### Problem to solve
Working from the listing below, set down every line exactly.

### Given records

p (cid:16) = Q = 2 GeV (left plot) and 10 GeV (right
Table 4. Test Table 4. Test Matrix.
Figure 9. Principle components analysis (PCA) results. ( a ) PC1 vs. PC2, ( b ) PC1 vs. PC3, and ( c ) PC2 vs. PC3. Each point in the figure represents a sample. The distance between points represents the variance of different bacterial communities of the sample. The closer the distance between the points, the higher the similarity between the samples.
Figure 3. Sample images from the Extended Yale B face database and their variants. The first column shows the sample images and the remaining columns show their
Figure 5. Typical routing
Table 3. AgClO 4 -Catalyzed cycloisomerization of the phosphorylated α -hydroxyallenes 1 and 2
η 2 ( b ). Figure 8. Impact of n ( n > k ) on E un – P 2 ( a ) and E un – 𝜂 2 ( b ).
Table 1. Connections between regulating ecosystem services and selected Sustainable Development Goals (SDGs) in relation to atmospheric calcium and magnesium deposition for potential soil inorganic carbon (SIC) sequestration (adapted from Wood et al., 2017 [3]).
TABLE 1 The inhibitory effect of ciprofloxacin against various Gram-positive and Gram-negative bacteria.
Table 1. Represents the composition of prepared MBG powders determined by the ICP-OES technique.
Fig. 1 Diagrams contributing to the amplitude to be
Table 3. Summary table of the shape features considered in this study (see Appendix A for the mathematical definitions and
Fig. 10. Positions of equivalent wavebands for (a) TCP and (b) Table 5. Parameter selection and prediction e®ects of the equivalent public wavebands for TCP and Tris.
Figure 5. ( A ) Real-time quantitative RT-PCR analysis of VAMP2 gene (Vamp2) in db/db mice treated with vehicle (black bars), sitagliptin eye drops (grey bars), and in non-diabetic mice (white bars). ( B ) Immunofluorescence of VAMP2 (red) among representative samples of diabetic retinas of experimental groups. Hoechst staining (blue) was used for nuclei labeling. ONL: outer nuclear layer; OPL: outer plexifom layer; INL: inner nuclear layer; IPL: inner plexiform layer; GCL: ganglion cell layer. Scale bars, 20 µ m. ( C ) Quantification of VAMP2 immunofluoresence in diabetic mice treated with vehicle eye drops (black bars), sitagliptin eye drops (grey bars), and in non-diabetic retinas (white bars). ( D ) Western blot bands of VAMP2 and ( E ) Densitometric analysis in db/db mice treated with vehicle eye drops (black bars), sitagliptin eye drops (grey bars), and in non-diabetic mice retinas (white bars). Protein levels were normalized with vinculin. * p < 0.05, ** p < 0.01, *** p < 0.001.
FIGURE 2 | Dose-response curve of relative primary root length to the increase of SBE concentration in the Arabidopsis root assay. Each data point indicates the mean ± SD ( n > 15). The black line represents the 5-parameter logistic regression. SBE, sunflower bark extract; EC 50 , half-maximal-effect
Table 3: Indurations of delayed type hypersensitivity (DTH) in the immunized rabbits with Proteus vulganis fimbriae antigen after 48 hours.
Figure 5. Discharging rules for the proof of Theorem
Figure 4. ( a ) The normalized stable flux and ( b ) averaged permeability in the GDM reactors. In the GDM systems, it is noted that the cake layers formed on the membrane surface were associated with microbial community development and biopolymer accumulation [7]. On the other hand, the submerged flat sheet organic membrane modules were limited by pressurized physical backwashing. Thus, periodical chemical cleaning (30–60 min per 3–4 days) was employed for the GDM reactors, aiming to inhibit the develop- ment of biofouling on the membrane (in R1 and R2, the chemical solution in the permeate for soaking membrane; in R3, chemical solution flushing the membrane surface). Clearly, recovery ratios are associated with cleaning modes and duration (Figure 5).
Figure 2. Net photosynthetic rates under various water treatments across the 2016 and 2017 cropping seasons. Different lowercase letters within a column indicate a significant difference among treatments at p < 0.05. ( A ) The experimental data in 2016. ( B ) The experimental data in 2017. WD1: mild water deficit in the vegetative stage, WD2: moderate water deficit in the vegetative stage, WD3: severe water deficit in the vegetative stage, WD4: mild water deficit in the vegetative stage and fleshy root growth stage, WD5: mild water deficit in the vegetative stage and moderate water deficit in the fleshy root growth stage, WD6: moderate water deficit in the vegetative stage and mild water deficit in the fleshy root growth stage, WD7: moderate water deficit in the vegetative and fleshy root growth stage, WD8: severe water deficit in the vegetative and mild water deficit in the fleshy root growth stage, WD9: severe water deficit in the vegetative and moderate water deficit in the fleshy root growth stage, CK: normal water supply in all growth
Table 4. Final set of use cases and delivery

### Written solution
p (cid:16) = Q = 2 GeV (left plot) and 10 GeV (right
Table 4. Test Table 4. Test Matrix.
Figure 9. Principle components analysis (PCA) results. ( a ) PC1 vs. PC2, ( b ) PC1 vs. PC3, and ( c ) PC2 vs. PC3. Each point in the figure represents a sample. The distance between points represents the variance of different bacterial communities of the sample. The closer the distance between the points, the higher the similarity between the samples.
Figure 3. Sample images from the Extended Yale B face database and their variants. The first column shows the sample images and the remaining columns show their
Figure 5. Typical routing
Table 3. AgClO 4 -Catalyzed cycloisomerization of the phosphorylated α -hydroxyallenes 1 and 2
η 2 ( b ). Figure 8. Impact of n ( n > k ) on E un – P 2 ( a ) and E un – 𝜂 2 ( b ).
Table 1. Connections between regulating ecosystem services and selected Sustainable Development Goals (SDGs) in relation to atmospheric calcium and magnesium deposition for potential soil inorganic carbon (SIC) sequestration (adapted from Wood et al., 2017 [3]).
TABLE 1 The inhibitory effect of ciprofloxacin against various Gram-positive and Gram-negative bacteria.
Table 1. Represents the composition of prepared MBG powders determined by the ICP-OES technique.
Fig. 1 Diagrams contributing to the amplitude to be
Table 3. Summary table of the shape features considered in this study (see Appendix A for the mathematical definitions and
Fig. 10. Positions of equivalent wavebands for (a) TCP and (b) Table 5. Parameter selection and prediction e®ects of the equivalent public wavebands for TCP and Tris.
Figure 5. ( A ) Real-time quantitative RT-PCR analysis of VAMP2 gene (Vamp2) in db/db mice treated with vehicle (black bars), sitagliptin eye drops (grey bars), and in non-diabetic mice (white bars). ( B ) Immunofluorescence of VAMP2 (red) among representative samples of diabetic retinas of experimental groups. Hoechst staining (blue) was used for nuclei labeling. ONL: outer nuclear layer; OPL: outer plexifom layer; INL: inner nuclear layer; IPL: inner plexiform layer; GCL: ganglion cell layer. Scale bars, 20 µ m. ( C ) Quantification of VAMP2 immunofluoresence in diabetic mice treated with vehicle eye drops (black bars), sitagliptin eye drops (grey bars), and in non-diabetic retinas (white bars). ( D ) Western blot bands of VAMP2 and ( E ) Densitometric analysis in db/db mice treated with vehicle eye drops (black bars), sitagliptin eye drops (grey bars), and in non-diabetic mice retinas (white bars). Protein levels were normalized with vinculin. * p < 0.05, ** p < 0.01, *** p < 0.001.
FIGURE 2 | Dose-response curve of relative primary root length to the increase of SBE concentration in the Arabidopsis root assay. Each data point indicates the mean ± SD ( n > 15). The black line represents the 5-parameter logistic regression. SBE, sunflower bark extract; EC 50 , half-maximal-effect
Table 3: Indurations of delayed type hypersensitivity (DTH) in the immunized rabbits with Proteus vulganis fimbriae antigen after 48 hours.
Figure 5. Discharging rules for the proof of Theorem
Figure 4. ( a ) The normalized stable flux and ( b ) averaged permeability in the GDM reactors. In the GDM systems, it is noted that the cake layers formed on the membrane surface were associated with microbial community development and biopolymer accumulation [7]. On the other hand, the submerged flat sheet organic membrane modules were limited by pressurized physical backwashing. Thus, periodical chemical cleaning (30–60 min per 3–4 days) was employed for the GDM reactors, aiming to inhibit the develop- ment of biofouling on the membrane (in R1 and R2, the chemical solution in the permeate for soaking membrane; in R3, chemical solution flushing the membrane surface). Clearly, recovery ratios are associated with cleaning modes and duration (Figure 5).
Figure 2. Net photosynthetic rates under various water treatments across the 2016 and 2017 cropping seasons. Different lowercase letters within a column indicate a significant difference among treatments at p < 0.05. ( A ) The experimental data in 2016. ( B ) The experimental data in 2017. WD1: mild water deficit in the vegetative stage, WD2: moderate water deficit in the vegetative stage, WD3: severe water deficit in the vegetative stage, WD4: mild water deficit in the vegetative stage and fleshy root growth stage, WD5: mild water deficit in the vegetative stage and moderate water deficit in the fleshy root growth stage, WD6: moderate water deficit in the vegetative stage and mild water deficit in the fleshy root growth stage, WD7: moderate water deficit in the vegetative and fleshy root growth stage, WD8: severe water deficit in the vegetative and mild water deficit in the fleshy root growth stage, WD9: severe water deficit in the vegetative and moderate water deficit in the fleshy root growth stage, CK: normal water supply in all growth
Table 4. Final set of use cases and delivery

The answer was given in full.